Since starting to compile my app with iOS 6 (and since also iOS 7) I've started seeing this message. I know that the way that UITableViews go about managing cells is different in iOS 6 but I haven't needed to modify my code for it to keep working. But I'm concerned this message may point to some potential issue that I'm not yet seeing. Can anyone shed any light?

Answer

mluisbrown picture mluisbrown · Sep 12, 2013

I started to get this error showing up in the log from iOS 7 beta 5 onwards, including in the iOS 7 GM/Release build, whilst never having had it happen in my app in iOS 6 or the earlier iOS 7 betas.
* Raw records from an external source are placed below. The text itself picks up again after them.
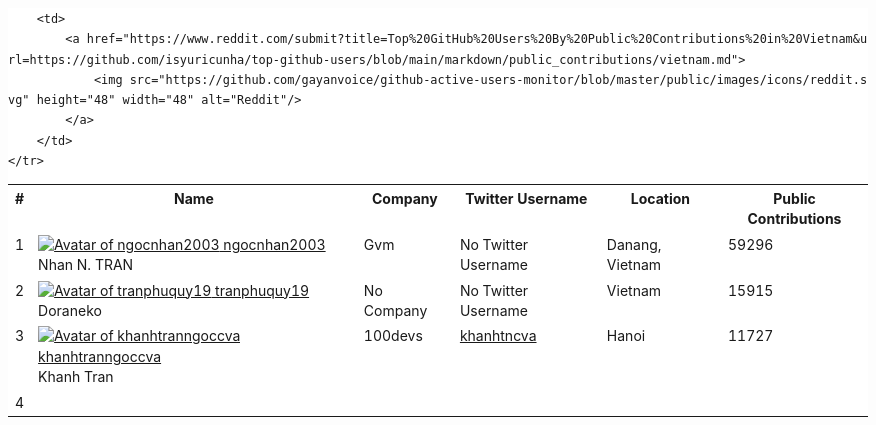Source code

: 		<td>
			<a href="https://www.reddit.com/submit?title=Top%20GitHub%20Users%20By%20Public%20Contributions%20in%20Vietnam&url=https://github.com/isyuricunha/top-github-users/blob/main/markdown/public_contributions/vietnam.md">
				<img src="https://github.com/gayanvoice/github-active-users-monitor/blob/master/public/images/icons/reddit.svg" height="48" width="48" alt="Reddit"/>
			</a>
		</td>
	</tr>
</table>

<table>
	<tr>
		<th>#</th>
		<th>Name</th>
		<th>Company</th>
		<th>Twitter Username</th>
		<th>Location</th>
		<th>Public Contributions</th>
	</tr>
	<tr>
		<td>1</td>
		<td>
			<a href="https://github.com/ngocnhan2003">
				<img src="https://avatars.githubusercontent.com/u/20029729?s=72&u=a44813a2a7af712aa231fec77ff8c0613a23593b&v=4" width="24" alt="Avatar of ngocnhan2003"> ngocnhan2003
			</a><br/>
			Nhan N. TRAN
		</td>
		<td>Gvm </td>
		<td>No Twitter Username</td>
		<td>Danang, Vietnam</td>
		<td>59296</td>
	</tr>
	<tr>
		<td>2</td>
		<td>
			<a href="https://github.com/tranphuquy19">
				<img src="https://avatars.githubusercontent.com/u/30046214?s=72&u=10602a51108fd84f42f55ca8689b3fd547dce63d&v=4" width="24" alt="Avatar of tranphuquy19"> tranphuquy19
			</a><br/>
			Doraneko
		</td>
		<td>No Company</td>
		<td>No Twitter Username</td>
		<td>Vietnam</td>
		<td>15915</td>
	</tr>
	<tr>
		<td>3</td>
		<td>
			<a href="https://github.com/khanhtranngoccva">
				<img src="https://avatars.githubusercontent.com/u/61155608?s=72&u=49bfe744776da4eeed733a531c733e2bafeaa43c&v=4" width="24" alt="Avatar of khanhtranngoccva"> khanhtranngoccva
			</a><br/>
			Khanh Tran
		</td>
		<td>100devs </td>
		<td><a href="https://twitter.com/khanhtncva">khanhtncva</a></td>
		<td>Hanoi</td>
		<td>11727</td>
	</tr>
	<tr>
		<td>4</td>
		<td>
			<a href="https://github.com/PrimeTimeTran">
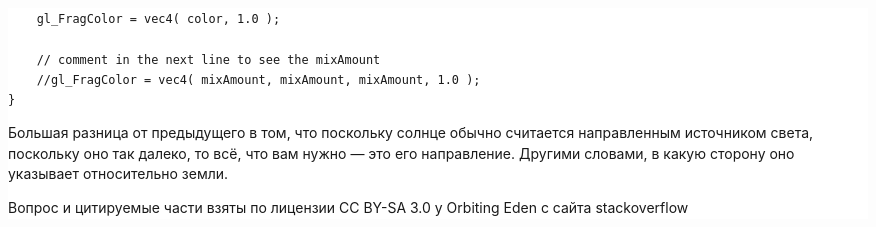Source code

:         gl_FragColor = vec4( color, 1.0 );

        // comment in the next line to see the mixAmount
        //gl_FragColor = vec4( mixAmount, mixAmount, mixAmount, 1.0 );
    }

Большая разница от предыдущего в том, что поскольку солнце обычно считается направленным источником света, поскольку оно так далеко, то всё, что вам нужно — это его направление. Другими словами, в какую сторону оно указывает относительно земли.

<div class="so">
  <div>Вопрос и цитируемые части взяты по лицензии CC BY-SA 3.0 у
    <a data-href="http://orbitingeden.com">Orbiting Eden</a>
    с сайта
    <a data-href="https://stackoverflow.com/questions/10644236">stackoverflow</a>
  </div>
</div>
After a lot of experimenting I found the cause:

I was using UITableViewCell objects for my section header views and returning them in tableView:viewForHeaderInSection:. This appears to be common practice, especially since iOS 5 when it became easy to design a section header view as a prototype table view cell in a StoryBoard with Interface Builder.

When I changed my app to use just regular UIView subclasses for my section header views, the errors went away and, more importantly, my table view stopped randomly deleting section headers!

It would appear that (since iOS 7 beta 5) UITableView is internally maintaining a mapping of all the UITableViewCell objects in its view hierarchy and their respective index paths. Since a section header (or a table view header of footer) doesn't have an index path, if you use a UITableViewCell object for these views, the table view will get confused when it finds a UITableViewCell for which it doesn't have an index path, resulting in the "no index path for table cell being reused" error and, if you're unlucky, display glitches in your table view:

UPDATE: if you have access to the Apple Dev Forums, here's the thread about it (which I started): https://devforums.apple.com/message/882042#882042

As suggested in that thread, if you don't want to re-factor much, you can create a UIView wrapper around your UITableViewCell and return that as the section header view.

UIView *view = [[UIView alloc] initWithFrame:[cell frame]];
[view addSubview:cell];

return view;

Note however that this "wrapper" UIView approach will not play well with AutoLayout and device rotation, so I suggest that you use a UIView subclass for header and footer cells, not a UITableViewCell subclass as explained in the main part of the answer.